コロナ禍で3月末から営業の自粛を余儀なくされた水商売業界は、業界独自のガイドラインを作成するなどして感染拡大防止に取り組んできた。ただ、さまざまな業界で感染予防対策のため会食や2次会を控える動きが進んでおり、水商売離れが進んでいる。また、政府による「Go To イート」で飲食業は支援を受けている一方、接待飲食業は対象から除外されており、ますます苦しい立場に追い込まれている。

業界の就業人口は約100万人といわれているが、コロナ禍で3割程度の店が閉店、廃業に追い込まれたという。日本水商売協会らの働き掛けもあり、それまで支援対象とされてこなかった日本政策金融公庫の経営環境変化対応資金(セーフティネット貸付)の指定業種が拡充され、接待飲食業でも融資を受けられるようになった。それでも、全体的には赤字で「営業を続けるうち、7割以上の店は融資を受けられても借金でなんとか食いつないでいる状況」(関係者)という。

そうした苦境の中、業界内に明るい話題を提供するとともに、働きがいを確立し、仕事の質を上げるために企画されたのが「第1回NIGHT QUEEN グランプリ」だ。ドラマ化もされた漫画「女帝」、「嬢王」、「夜王」の原作者・倉科遼氏が審査員を務める。優勝者は、同協会の広告塔として協賛企業商品のPRを担当したり、各種メディアに業界の代表として露出したり、協賛企業からの商品サービス無償提供を受ける権利が与えられる。歌唱賞受賞者には歌手デビュー権が与えられ、CDデビューやテレビやラジオへの出演権も与えられる。

日本水商売協会の甲賀香織代表理事は、業界が置かれている現状について「お客様は離れ、会社では接待が禁止され、会食は1次会で終えなくてはいけないムードです。我々は2次会、3次会で使われる形態のお店ですので(『Go To イート』による)恩恵はほとんど受けていません」と説明。その上で、政府や東京都が“夜の街”という言葉で、水商売業界を新型コロナウイルスの感染拡大の“元凶”であるかのように指摘し続けたことを引き合いに「差別的な意味合いの造語“夜の街”を逆手に取り、自分たちの置かれてきた実情と、それでもこの仕事に懸ける熱い思いを業界の内外に向けて発信する場にします」と訴えた。

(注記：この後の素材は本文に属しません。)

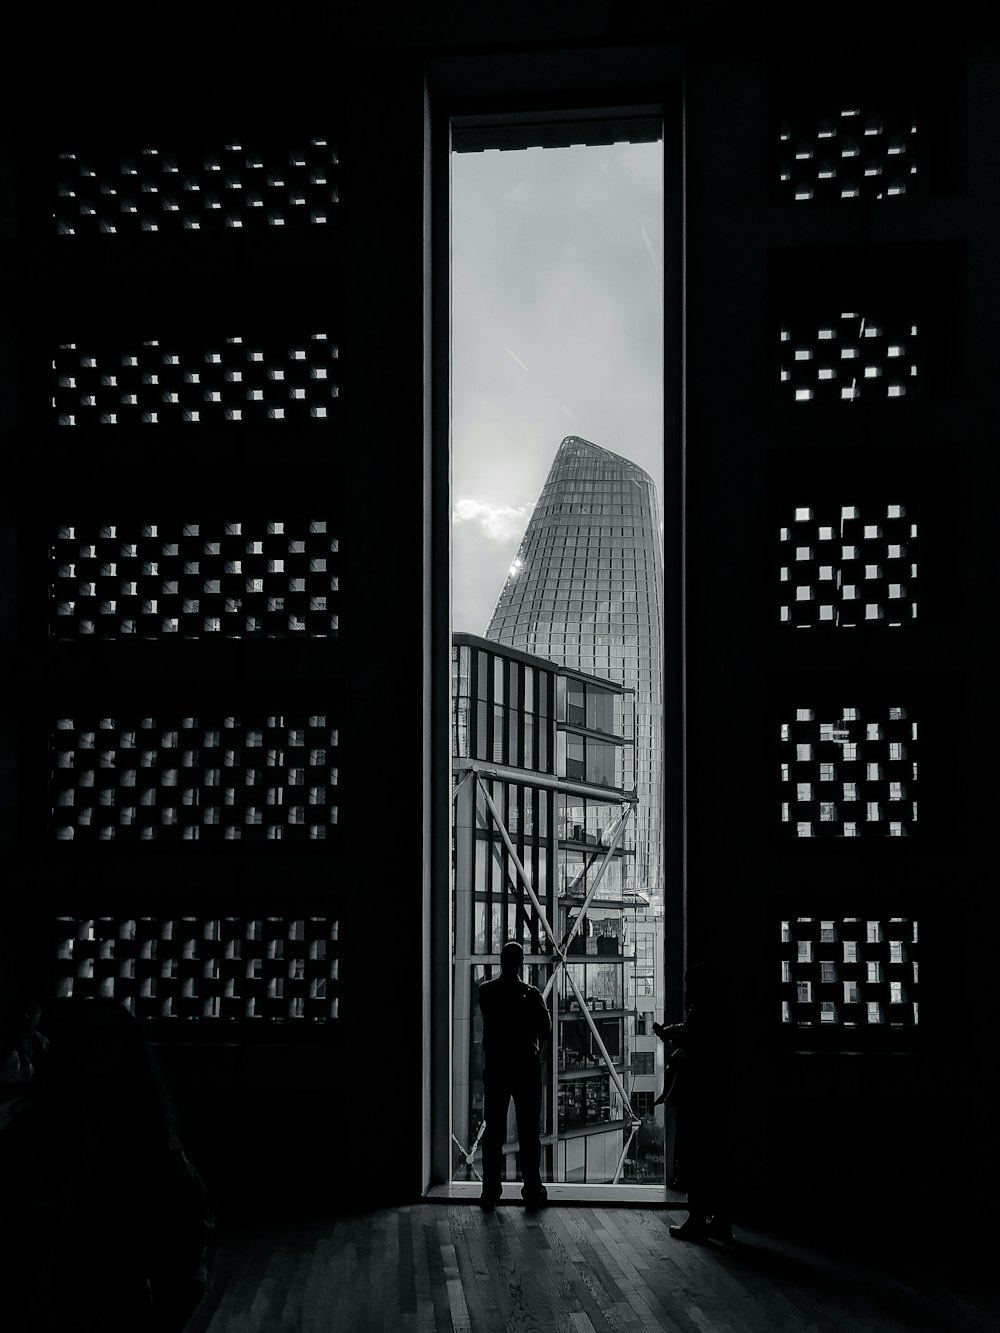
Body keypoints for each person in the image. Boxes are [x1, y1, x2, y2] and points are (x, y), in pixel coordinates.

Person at [0, 997, 213, 1332]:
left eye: (108, 1035)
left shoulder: (152, 1139)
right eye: (86, 1035)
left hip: (115, 1298)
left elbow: (185, 1227)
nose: (96, 1045)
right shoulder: (31, 1132)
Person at [654, 961, 734, 1242]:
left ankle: (697, 1219)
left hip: (697, 1094)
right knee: (714, 1157)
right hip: (715, 1095)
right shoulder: (721, 1012)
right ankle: (721, 1220)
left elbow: (689, 1035)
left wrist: (670, 1033)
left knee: (695, 1156)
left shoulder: (700, 1012)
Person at [477, 940, 551, 1210]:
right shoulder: (531, 995)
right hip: (525, 1067)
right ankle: (532, 1189)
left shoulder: (485, 992)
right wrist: (533, 1048)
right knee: (529, 1131)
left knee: (494, 1131)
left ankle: (490, 1192)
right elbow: (545, 1027)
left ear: (500, 961)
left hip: (496, 1066)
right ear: (521, 963)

またイベントには、感染症の正しい知識を啓発する意図もあるという。甲賀代表理事は「出来る感染症対策を全てやっているお店が多いわけですが、そもそも実態調査が不十分なために、国からは曖昧な注意喚起にとどまり、何をどこまですれば良いかの情報が交錯し、店舗によって違う対応をしている現状です」と国の対応に疑問を呈した。その上で「これ以上、行政の対応をやきもきしながら待っていることはできません。我々に出来ることをやっていくしかないと考えます」と、イベントの意義を強調した。

「NIGHT QUEEN グランプリ」は今回を第1回目とし、毎年開催をしていく予定だ。